Tragedi Wamena
Oleh: Dr Ilham Kadir, MA., Peneliti MIUMI; Dosen STKIP Muhammadiyah Enrekang
Bunuh dia, bakar dia! Begitu teriak para perusuh di Wamena dengan
jumlah ratusan, di tangan mereka tombak, busur, parang dan bensin, ujar Dewi
(30) ketika berada di mes yang dihuni lebih dari dua puluh orang itu, ia tidak
tau mau buat apalagi. Mereka mengepung mes tempat tinggalnya, lalu dibakar. Ada
dua orang yang mencoba keluar dari pintu, langsung dibacok dan dibakar. Mobil
truk tiga unit ikut dibakar. Mereka yang berada di dalam rumah pun hanya
menunggu maut. Terlintas dalam benaknya untuk sembunyi
di dalam kandang ayam yang tersambung ke rumah. Ketika perusuh itu hendak masuk
ke kandang, dihalangi oleh drum besar. Ketika itu, anak, adik, dan iparnya yang
tidak ikut sembunyi di kandang ayam hangus terpanggang. Ketika api menjalar ke
kandang ayam, tetiba dua das tembakan berbunyi.

* **Baris Data**
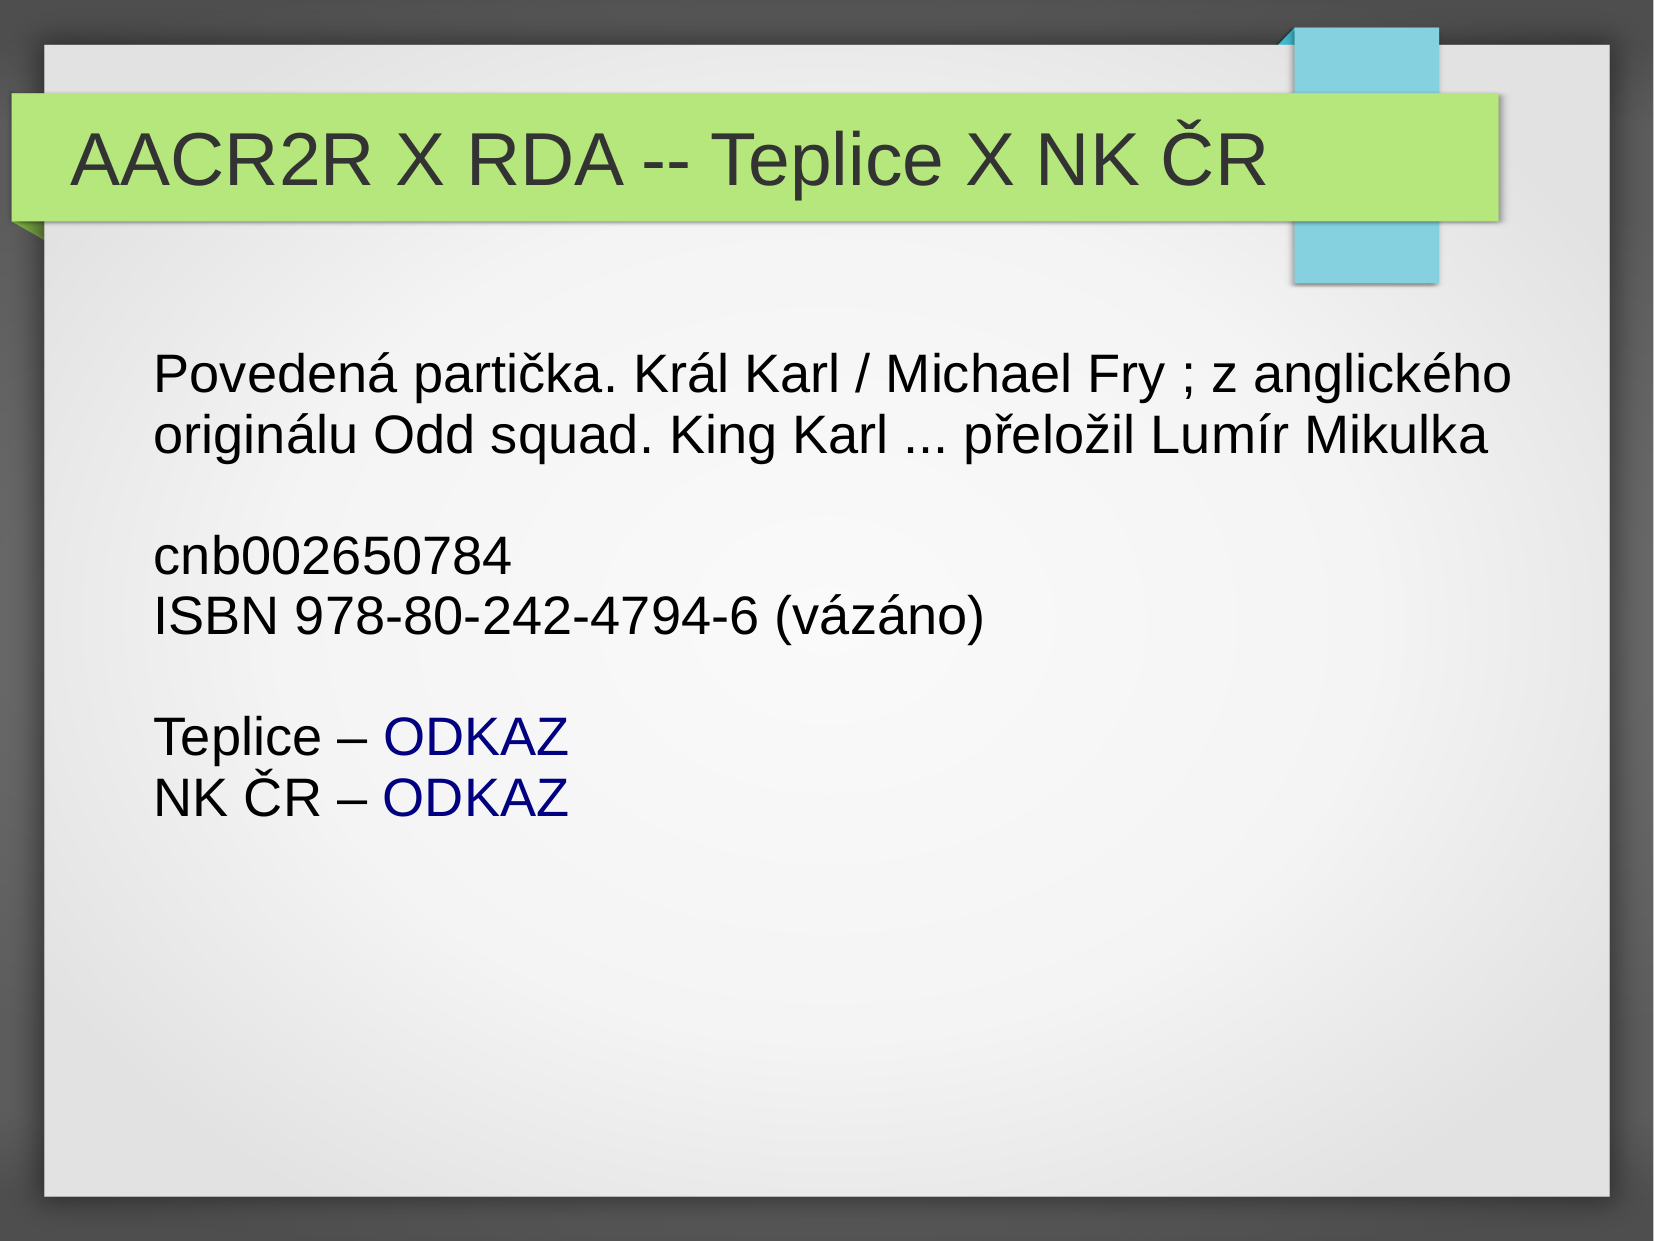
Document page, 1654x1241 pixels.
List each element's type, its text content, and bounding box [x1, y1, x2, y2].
* * *
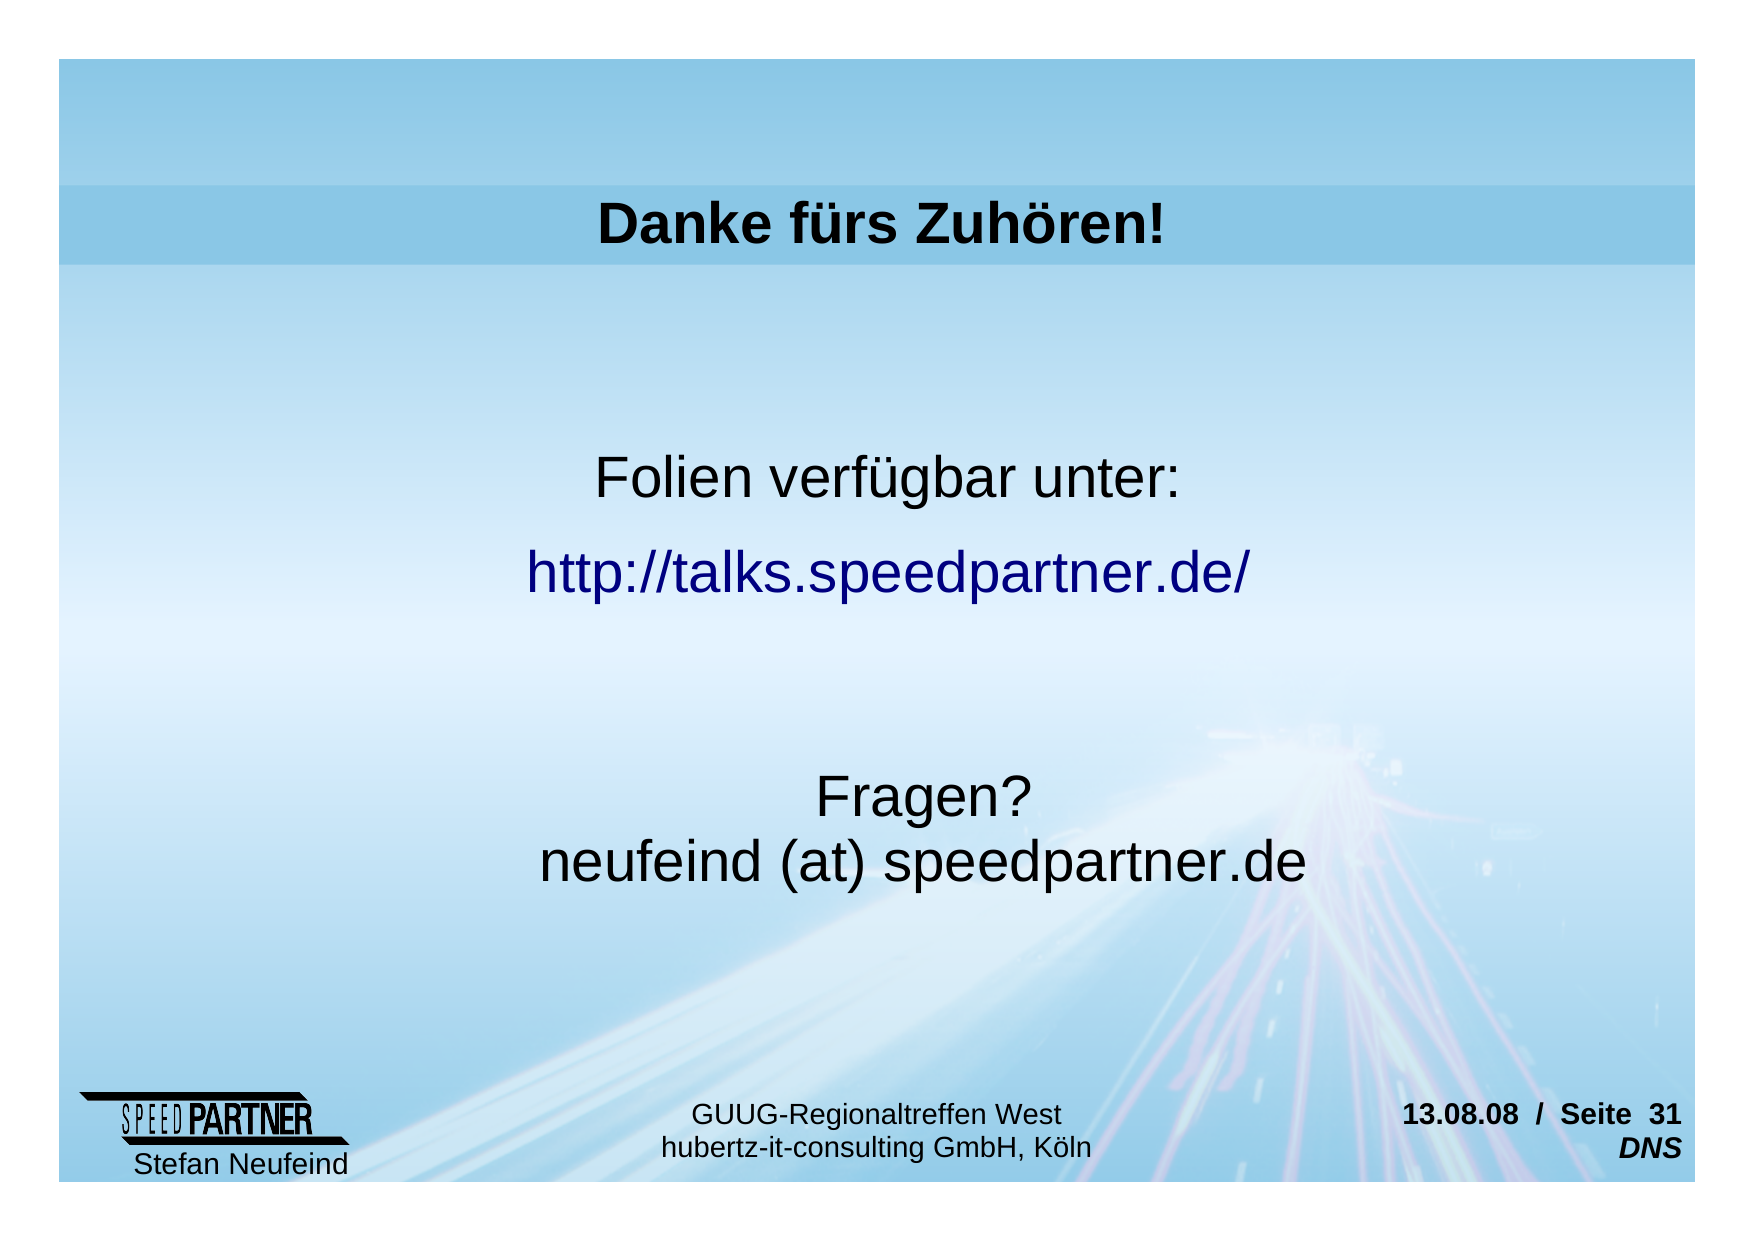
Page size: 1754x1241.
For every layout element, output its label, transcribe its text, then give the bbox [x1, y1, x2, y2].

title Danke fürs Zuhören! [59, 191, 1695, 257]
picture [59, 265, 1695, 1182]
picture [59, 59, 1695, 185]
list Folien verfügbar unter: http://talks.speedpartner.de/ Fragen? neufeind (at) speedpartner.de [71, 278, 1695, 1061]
--
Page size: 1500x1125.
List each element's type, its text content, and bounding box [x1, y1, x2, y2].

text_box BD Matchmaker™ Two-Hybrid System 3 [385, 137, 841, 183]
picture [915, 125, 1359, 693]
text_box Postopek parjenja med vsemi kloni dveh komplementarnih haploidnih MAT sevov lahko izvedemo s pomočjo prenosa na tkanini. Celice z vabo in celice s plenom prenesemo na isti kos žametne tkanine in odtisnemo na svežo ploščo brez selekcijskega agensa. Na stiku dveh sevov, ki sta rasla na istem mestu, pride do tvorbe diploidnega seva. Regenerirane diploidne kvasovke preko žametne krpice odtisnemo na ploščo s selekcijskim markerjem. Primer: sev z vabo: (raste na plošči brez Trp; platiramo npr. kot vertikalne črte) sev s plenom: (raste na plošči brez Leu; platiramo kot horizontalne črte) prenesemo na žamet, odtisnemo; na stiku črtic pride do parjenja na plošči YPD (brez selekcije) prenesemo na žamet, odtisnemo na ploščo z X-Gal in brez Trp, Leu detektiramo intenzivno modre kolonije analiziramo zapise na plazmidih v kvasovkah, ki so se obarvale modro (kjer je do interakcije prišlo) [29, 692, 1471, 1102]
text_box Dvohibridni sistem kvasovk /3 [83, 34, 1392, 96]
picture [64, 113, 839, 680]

* **Sasaran Tugas**
Tuliskan kembali bagian teks tentang tragedi Wamena yang dimulai dari "Tragedi Wamena" dan berakhir pada "das tembakan berbunyi.", tanpa mengubah satu kata pun.

* **Jawaban Latihan**
Tragedi Wamena
Oleh: Dr Ilham Kadir, MA., Peneliti MIUMI; Dosen STKIP Muhammadiyah Enrekang
Bunuh dia, bakar dia! Begitu teriak para perusuh di Wamena dengan
jumlah ratusan, di tangan mereka tombak, busur, parang dan bensin, ujar Dewi
(30) ketika berada di mes yang dihuni lebih dari dua puluh orang itu, ia tidak
tau mau buat apalagi. Mereka mengepung mes tempat tinggalnya, lalu dibakar. Ada
dua orang yang mencoba keluar dari pintu, langsung dibacok dan dibakar. Mobil
truk tiga unit ikut dibakar. Mereka yang berada di dalam rumah pun hanya
menunggu maut. Terlintas dalam benaknya untuk sembunyi
di dalam kandang ayam yang tersambung ke rumah. Ketika perusuh itu hendak masuk
ke kandang, dihalangi oleh drum besar. Ketika itu, anak, adik, dan iparnya yang
tidak ikut sembunyi di kandang ayam hangus terpanggang. Ketika api menjalar ke
kandang ayam, tetiba dua das tembakan berbunyi.